#### Work order
Please transcribe the material below word for word, from the line containing "like -55.6 °F" through the line containing "state: 250 g", both included.

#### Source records
■ ■ ■ ■ ■ ■ ■
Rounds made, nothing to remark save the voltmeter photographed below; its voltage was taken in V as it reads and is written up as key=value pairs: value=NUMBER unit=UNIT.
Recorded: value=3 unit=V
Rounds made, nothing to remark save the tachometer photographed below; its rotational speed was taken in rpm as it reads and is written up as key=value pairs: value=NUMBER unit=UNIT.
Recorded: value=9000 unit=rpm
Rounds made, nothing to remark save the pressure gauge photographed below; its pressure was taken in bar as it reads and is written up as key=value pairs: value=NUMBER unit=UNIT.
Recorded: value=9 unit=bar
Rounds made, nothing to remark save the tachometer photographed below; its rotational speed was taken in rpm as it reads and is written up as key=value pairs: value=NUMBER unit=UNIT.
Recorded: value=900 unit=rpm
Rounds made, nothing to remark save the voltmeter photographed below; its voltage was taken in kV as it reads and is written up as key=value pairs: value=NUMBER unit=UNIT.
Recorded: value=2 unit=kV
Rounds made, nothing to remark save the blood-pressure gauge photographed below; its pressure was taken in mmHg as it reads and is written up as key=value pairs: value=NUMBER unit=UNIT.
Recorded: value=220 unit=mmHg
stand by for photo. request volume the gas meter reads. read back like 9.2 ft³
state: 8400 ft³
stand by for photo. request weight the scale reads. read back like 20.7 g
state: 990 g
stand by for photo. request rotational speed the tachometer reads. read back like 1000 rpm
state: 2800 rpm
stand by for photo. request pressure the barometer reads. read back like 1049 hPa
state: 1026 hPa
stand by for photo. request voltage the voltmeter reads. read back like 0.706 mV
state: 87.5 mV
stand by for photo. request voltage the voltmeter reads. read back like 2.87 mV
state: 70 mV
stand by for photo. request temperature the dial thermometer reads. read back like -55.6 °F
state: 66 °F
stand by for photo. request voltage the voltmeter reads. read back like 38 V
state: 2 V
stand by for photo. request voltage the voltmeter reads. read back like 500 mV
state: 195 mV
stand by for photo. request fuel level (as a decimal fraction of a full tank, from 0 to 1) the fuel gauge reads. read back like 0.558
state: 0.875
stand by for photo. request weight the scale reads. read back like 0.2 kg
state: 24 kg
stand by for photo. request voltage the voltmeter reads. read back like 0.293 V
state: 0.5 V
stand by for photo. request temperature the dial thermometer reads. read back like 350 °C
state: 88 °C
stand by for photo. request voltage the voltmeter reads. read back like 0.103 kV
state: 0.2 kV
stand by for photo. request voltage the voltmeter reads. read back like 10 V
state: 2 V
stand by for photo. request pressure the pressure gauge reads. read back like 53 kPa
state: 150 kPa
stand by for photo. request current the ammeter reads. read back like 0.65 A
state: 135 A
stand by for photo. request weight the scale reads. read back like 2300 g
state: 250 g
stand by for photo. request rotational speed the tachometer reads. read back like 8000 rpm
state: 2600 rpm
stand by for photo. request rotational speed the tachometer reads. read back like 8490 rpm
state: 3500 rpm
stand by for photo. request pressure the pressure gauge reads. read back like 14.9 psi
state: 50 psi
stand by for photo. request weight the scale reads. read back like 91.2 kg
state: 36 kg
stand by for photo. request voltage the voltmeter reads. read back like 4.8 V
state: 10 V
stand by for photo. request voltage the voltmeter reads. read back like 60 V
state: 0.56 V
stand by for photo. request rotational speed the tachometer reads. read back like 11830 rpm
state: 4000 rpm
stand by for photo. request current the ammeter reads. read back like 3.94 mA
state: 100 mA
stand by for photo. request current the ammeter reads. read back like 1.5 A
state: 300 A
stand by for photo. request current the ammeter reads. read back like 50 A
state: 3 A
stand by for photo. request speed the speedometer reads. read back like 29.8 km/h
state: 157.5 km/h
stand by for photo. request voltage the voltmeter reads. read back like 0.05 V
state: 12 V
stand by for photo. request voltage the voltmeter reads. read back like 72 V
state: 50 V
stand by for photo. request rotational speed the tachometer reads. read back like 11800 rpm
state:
■ ■ ■ ■ ■ ■ ■
#### Result
stand by for photo. request temperature the dial thermometer reads. read back like -55.6 °F
state: 66 °F
stand by for photo. request voltage the voltmeter reads. read back like 38 V
state: 2 V
stand by for photo. request voltage the voltmeter reads. read back like 500 mV
state: 195 mV
stand by for photo. request fuel level (as a decimal fraction of a full tank, from 0 to 1) the fuel gauge reads. read back like 0.558
state: 0.875
stand by for photo. request weight the scale reads. read back like 0.2 kg
state: 24 kg
stand by for photo. request voltage the voltmeter reads. read back like 0.293 V
state: 0.5 V
stand by for photo. request temperature the dial thermometer reads. read back like 350 °C
state: 88 °C
stand by for photo. request voltage the voltmeter reads. read back like 0.103 kV
state: 0.2 kV
stand by for photo. request voltage the voltmeter reads. read back like 10 V
state: 2 V
stand by for photo. request pressure the pressure gauge reads. read back like 53 kPa
state: 150 kPa
stand by for photo. request current the ammeter reads. read back like 0.65 A
state: 135 A
stand by for photo. request weight the scale reads. read back like 2300 g
state: 250 g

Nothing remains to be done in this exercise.